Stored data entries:
_ _ _ _ _ _ _

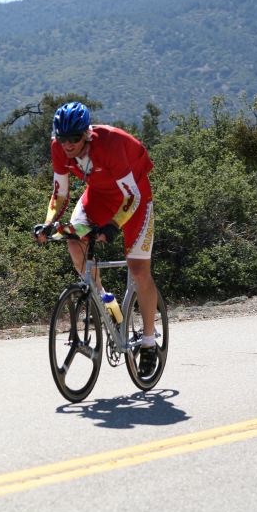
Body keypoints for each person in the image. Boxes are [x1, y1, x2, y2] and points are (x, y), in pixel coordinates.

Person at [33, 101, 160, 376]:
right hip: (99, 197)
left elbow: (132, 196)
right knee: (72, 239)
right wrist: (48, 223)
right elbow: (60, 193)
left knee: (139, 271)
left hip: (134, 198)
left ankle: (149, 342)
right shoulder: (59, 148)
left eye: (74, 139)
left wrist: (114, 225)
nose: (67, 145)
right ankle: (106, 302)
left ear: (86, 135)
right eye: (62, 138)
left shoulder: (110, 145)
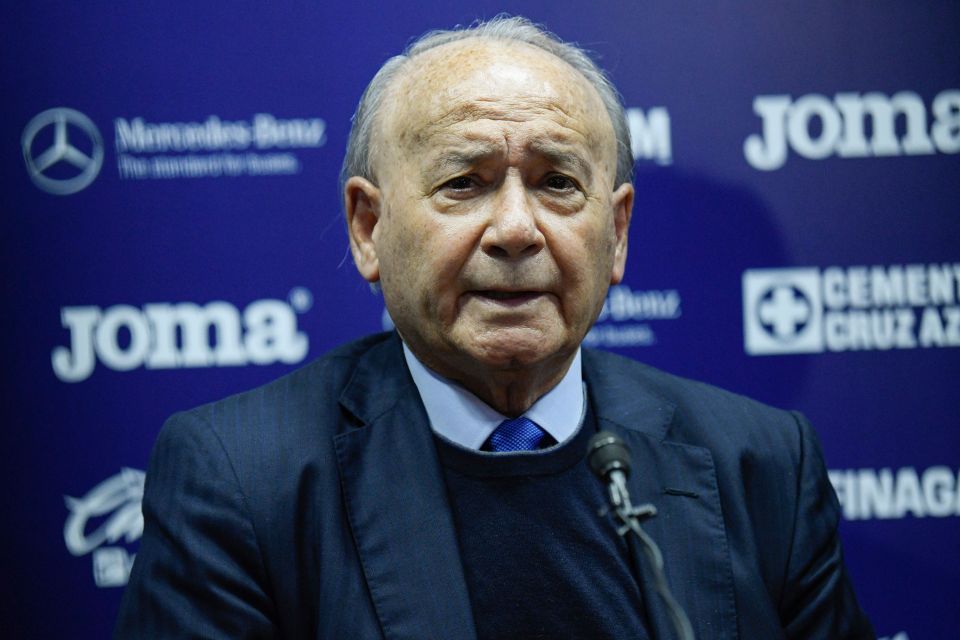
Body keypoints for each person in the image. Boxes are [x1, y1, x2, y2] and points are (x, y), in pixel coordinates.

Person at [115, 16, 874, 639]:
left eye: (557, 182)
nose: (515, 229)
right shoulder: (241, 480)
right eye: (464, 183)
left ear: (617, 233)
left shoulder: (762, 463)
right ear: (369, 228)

_ _ _ _ _ _ _

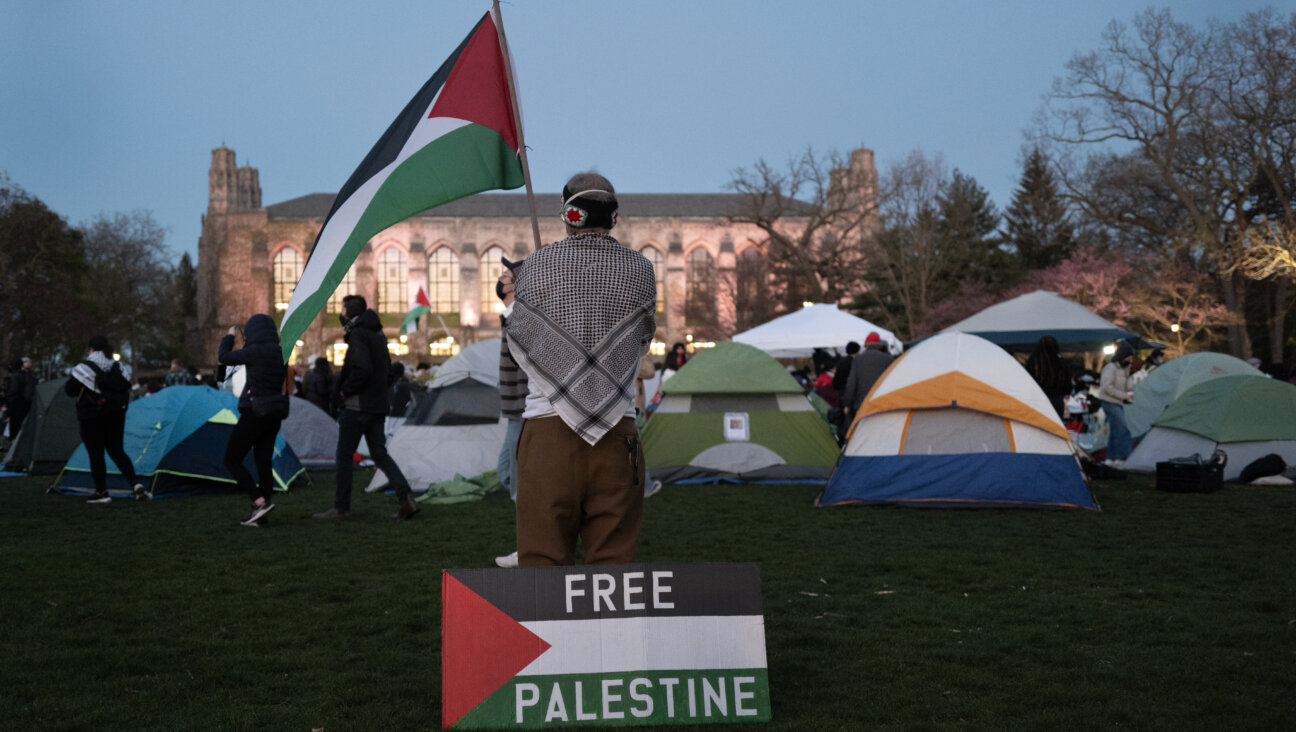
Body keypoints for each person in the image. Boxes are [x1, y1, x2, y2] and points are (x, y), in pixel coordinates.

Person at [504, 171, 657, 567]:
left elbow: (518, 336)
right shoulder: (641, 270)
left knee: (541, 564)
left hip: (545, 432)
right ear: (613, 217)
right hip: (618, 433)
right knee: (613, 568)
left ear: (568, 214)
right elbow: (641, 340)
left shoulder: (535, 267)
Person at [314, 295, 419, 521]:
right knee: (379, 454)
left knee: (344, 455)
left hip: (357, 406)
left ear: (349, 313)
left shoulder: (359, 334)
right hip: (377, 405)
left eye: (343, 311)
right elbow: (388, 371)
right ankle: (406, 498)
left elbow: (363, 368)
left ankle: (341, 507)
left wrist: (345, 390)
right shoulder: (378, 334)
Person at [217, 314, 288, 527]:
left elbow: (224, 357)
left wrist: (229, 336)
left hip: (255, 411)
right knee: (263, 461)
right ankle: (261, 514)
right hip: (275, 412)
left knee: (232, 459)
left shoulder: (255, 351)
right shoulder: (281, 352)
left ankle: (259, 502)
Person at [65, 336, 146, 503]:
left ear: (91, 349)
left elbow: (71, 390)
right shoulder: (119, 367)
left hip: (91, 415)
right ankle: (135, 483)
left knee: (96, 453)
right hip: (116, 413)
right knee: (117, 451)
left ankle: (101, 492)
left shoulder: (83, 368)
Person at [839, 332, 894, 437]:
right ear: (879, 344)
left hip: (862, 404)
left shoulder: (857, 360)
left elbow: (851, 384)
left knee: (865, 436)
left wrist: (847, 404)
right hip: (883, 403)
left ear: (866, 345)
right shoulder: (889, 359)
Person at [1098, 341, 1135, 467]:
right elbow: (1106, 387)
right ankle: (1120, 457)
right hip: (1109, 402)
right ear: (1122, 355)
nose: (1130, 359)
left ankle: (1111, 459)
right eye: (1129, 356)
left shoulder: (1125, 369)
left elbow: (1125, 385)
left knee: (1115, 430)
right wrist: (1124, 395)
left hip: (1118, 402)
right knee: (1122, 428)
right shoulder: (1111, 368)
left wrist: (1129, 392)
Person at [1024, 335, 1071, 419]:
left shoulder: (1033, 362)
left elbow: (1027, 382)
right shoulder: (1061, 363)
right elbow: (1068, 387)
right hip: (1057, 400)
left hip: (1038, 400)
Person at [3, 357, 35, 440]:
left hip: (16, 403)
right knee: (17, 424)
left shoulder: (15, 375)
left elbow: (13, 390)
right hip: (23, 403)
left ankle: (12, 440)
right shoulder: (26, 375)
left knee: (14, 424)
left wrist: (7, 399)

_ _ _ _ _ _ _

### Exercise prompt:
I would like the exact lines from the data above, starting with the one that holds "left elbow: (132, 196)" and going on through the one that holds "right eye: (464, 183)", without the pictures.

### Solution to this exercise:
left elbow: (132, 196)
right knee: (72, 239)
right wrist: (48, 223)
right elbow: (60, 193)
left knee: (139, 271)
left hip: (134, 198)
left ankle: (149, 342)
right shoulder: (59, 148)
left eye: (74, 139)
left wrist: (114, 225)
nose: (67, 145)
right ankle: (106, 302)
left ear: (86, 135)
right eye: (62, 138)
left shoulder: (110, 145)
Body keypoints for each person in the image. Boxes are [x1, y1, x2, y2] and points are (x, y), in pixel coordinates.

Person at [115, 16, 874, 639]:
left eye: (557, 182)
nose: (515, 229)
right shoulder: (241, 480)
right eye: (464, 183)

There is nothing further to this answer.